*Problem*.
Nothing but the pictures should go missing; return all the entries below exactly.

*Data provided*.
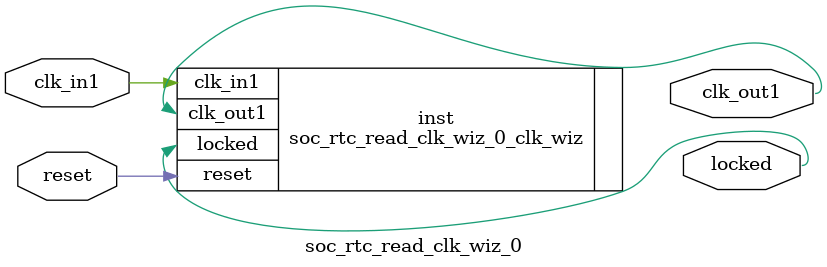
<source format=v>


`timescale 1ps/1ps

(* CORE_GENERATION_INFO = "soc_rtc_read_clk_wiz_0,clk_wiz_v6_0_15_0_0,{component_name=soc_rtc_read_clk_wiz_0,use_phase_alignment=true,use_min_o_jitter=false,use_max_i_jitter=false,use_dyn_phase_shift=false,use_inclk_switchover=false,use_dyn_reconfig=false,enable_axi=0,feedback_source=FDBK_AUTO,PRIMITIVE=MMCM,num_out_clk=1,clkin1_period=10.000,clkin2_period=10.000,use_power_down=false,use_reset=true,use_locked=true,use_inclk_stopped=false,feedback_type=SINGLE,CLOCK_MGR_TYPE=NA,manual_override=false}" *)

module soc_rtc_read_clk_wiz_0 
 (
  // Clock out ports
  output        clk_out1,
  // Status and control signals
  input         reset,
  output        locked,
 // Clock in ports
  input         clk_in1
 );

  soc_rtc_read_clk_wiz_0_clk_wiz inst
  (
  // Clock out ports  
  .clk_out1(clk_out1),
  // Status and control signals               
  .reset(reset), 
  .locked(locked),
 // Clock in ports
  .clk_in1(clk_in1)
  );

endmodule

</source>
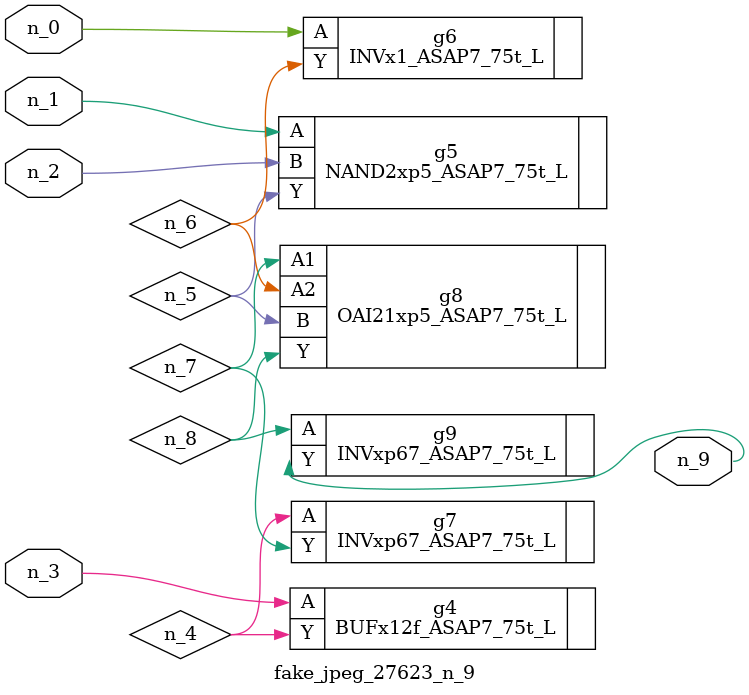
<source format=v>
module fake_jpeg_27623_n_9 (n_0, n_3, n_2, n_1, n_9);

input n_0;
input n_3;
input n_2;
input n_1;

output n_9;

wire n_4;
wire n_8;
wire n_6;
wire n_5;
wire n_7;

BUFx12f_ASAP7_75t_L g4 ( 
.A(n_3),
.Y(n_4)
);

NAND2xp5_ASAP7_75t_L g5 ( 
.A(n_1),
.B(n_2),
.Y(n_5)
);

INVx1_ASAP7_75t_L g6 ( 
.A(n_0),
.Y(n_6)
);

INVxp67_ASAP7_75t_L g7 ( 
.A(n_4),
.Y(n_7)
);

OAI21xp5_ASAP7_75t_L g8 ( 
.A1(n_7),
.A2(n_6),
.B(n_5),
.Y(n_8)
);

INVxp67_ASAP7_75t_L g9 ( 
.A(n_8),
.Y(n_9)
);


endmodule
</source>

*Task response*.
<source format=v>


`timescale 1ps/1ps

(* CORE_GENERATION_INFO = "soc_rtc_read_clk_wiz_0,clk_wiz_v6_0_15_0_0,{component_name=soc_rtc_read_clk_wiz_0,use_phase_alignment=true,use_min_o_jitter=false,use_max_i_jitter=false,use_dyn_phase_shift=false,use_inclk_switchover=false,use_dyn_reconfig=false,enable_axi=0,feedback_source=FDBK_AUTO,PRIMITIVE=MMCM,num_out_clk=1,clkin1_period=10.000,clkin2_period=10.000,use_power_down=false,use_reset=true,use_locked=true,use_inclk_stopped=false,feedback_type=SINGLE,CLOCK_MGR_TYPE=NA,manual_override=false}" *)

module soc_rtc_read_clk_wiz_0 
 (
  // Clock out ports
  output        clk_out1,
  // Status and control signals
  input         reset,
  output        locked,
 // Clock in ports
  input         clk_in1
 );

  soc_rtc_read_clk_wiz_0_clk_wiz inst
  (
  // Clock out ports  
  .clk_out1(clk_out1),
  // Status and control signals               
  .reset(reset), 
  .locked(locked),
 // Clock in ports
  .clk_in1(clk_in1)
  );

endmodule

</source>
<source format=v>
module fake_jpeg_27623_n_9 (n_0, n_3, n_2, n_1, n_9);

input n_0;
input n_3;
input n_2;
input n_1;

output n_9;

wire n_4;
wire n_8;
wire n_6;
wire n_5;
wire n_7;

BUFx12f_ASAP7_75t_L g4 ( 
.A(n_3),
.Y(n_4)
);

NAND2xp5_ASAP7_75t_L g5 ( 
.A(n_1),
.B(n_2),
.Y(n_5)
);

INVx1_ASAP7_75t_L g6 ( 
.A(n_0),
.Y(n_6)
);

INVxp67_ASAP7_75t_L g7 ( 
.A(n_4),
.Y(n_7)
);

OAI21xp5_ASAP7_75t_L g8 ( 
.A1(n_7),
.A2(n_6),
.B(n_5),
.Y(n_8)
);

INVxp67_ASAP7_75t_L g9 ( 
.A(n_8),
.Y(n_9)
);


endmodule
</source>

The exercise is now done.